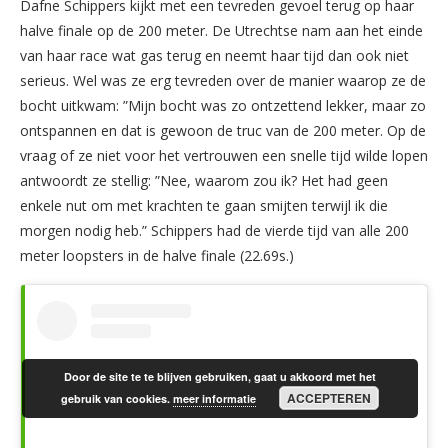
Dafne Schippers kijkt met een tevreden gevoel terug op haar
halve finale op de 200 meter. De Utrechtse nam aan het einde
van haar race wat gas terug en neemt haar tijd dan ook niet
serieus. Wel was ze erg tevreden over de manier waarop ze de
bocht uitkwam: ”Mijn bocht was zo ontzettend lekker, maar zo
ontspannen en dat is gewoon de truc van de 200 meter. Op de
vraag of ze niet voor het vertrouwen een snelle tijd wilde lopen
antwoordt ze stellig: ”Nee, waarom zou ik? Het had geen
enkele nut om met krachten te gaan smijten terwijl ik die
morgen nodig heb.” Schippers had de vierde tijd van alle 200
meter loopsters in de halve finale (22.69s.)
Door de site te te blijven gebruiken, gaat u akkoord met het
ACCEPTEREN
gebruik van cookies.
meer informatie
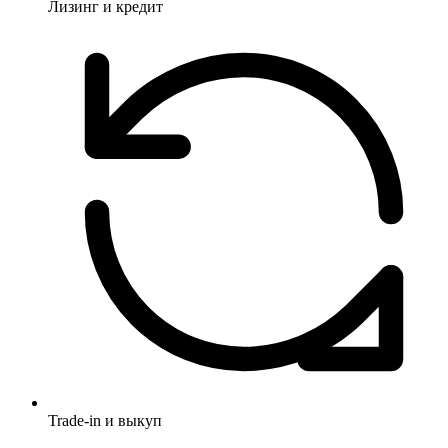
Лизинг и кредит
Trade-in и выкуп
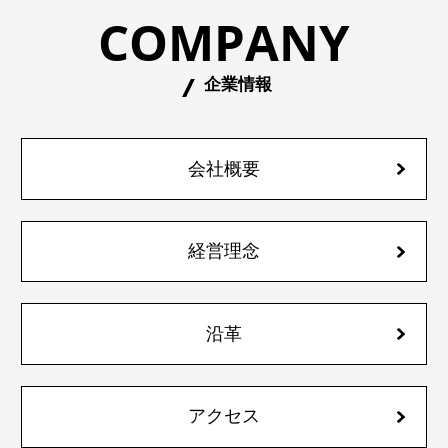
COMPANY
企業情報
会社概要
経営理念
沿革
アクセス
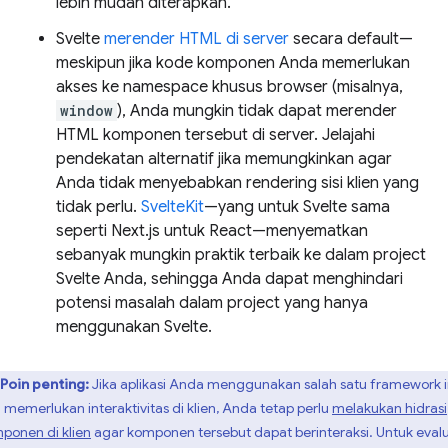
lebih mudah diterapkan.
Svelte
merender HTML di server
secara default—
meskipun jika kode komponen Anda memerlukan
akses ke namespace khusus browser (misalnya,
window
), Anda mungkin tidak dapat merender
HTML komponen tersebut di server. Jelajahi
pendekatan alternatif jika memungkinkan agar
Anda tidak menyebabkan rendering sisi klien yang
tidak perlu.
SvelteKit
—yang untuk Svelte sama
seperti Next.js untuk React—menyematkan
sebanyak mungkin praktik terbaik ke dalam project
Svelte Anda, sehingga Anda dapat menghindari
potensi masalah dalam project yang hanya
menggunakan Svelte.
Poin penting:
Jika aplikasi Anda menggunakan salah satu framework i
 memerlukan interaktivitas di klien, Anda tetap perlu
melakukan hidrasi
ponen di klien
agar komponen tersebut dapat berinteraksi. Untuk evalu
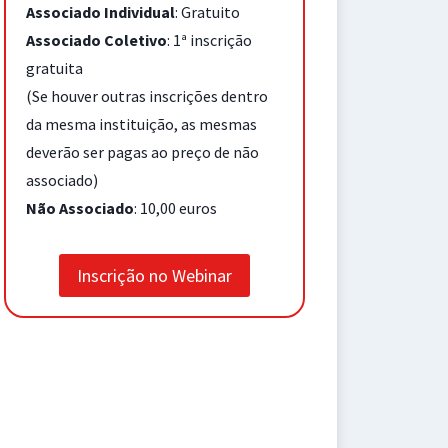
Associado Individual
: Gratuito
Associado Coletivo
: 1ª inscrição
gratuita
(Se houver outras inscrições dentro
da mesma instituição, as mesmas
deverão ser pagas ao preço de não
associado)
Não Associado
: 10,00 euros
Inscrição no Webinar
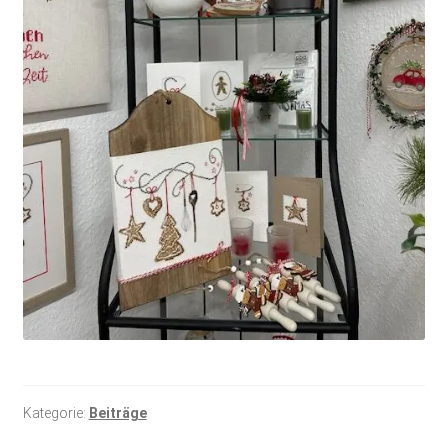
Kategorie:
Beiträge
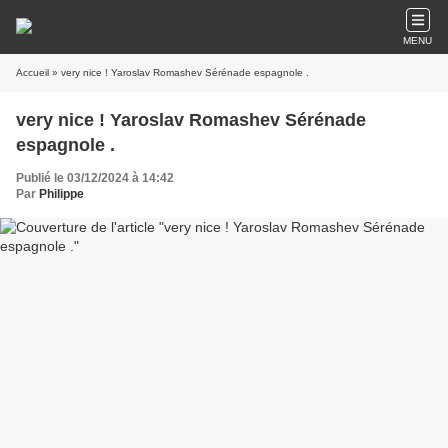
MENU
Accueil
» very nice ! Yaroslav Romashev Sérénade espagnole .
very nice ! Yaroslav Romashev Sérénade
espagnole .
Publié le 03/12/2024 à 14:42
Par
Philippe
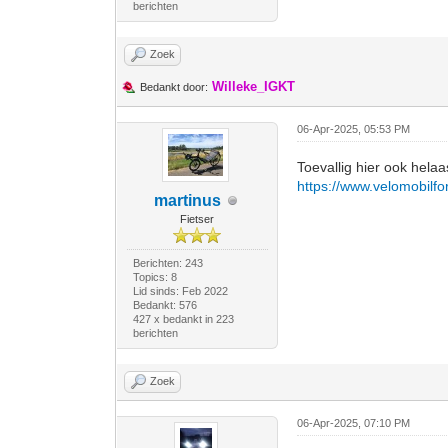
berichten
Zoek
Willeke_IGKT
Bedankt door:
06-Apr-2025, 05:53 PM
Toevallig hier ook helaa
https://www.velomobilf
martinus
Fietser
Berichten: 243
Topics: 8
Lid sinds: Feb 2022
Bedankt: 576
427 x bedankt in 223
berichten
Zoek
06-Apr-2025, 07:10 PM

▶ _TASK PROMPT_
In the entries above, find the line that contains "enkele nut om" and the line that contains "secara default—". Reproduce exactly those two lines and every line between them, but not the pictures.

▶ _REPLY TO THE TASK_
enkele nut om met krachten te gaan smijten terwijl ik die
morgen nodig heb.” Schippers had de vierde tijd van alle 200
meter loopsters in de halve finale (22.69s.)
Door de site te te blijven gebruiken, gaat u akkoord met het
ACCEPTEREN
gebruik van cookies.
meer informatie
Лизинг и кредит
Trade-in и выкуп
COMPANY
企業情報
会社概要
経営理念
沿革
アクセス
lebih mudah diterapkan.
Svelte
merender HTML di server
secara default—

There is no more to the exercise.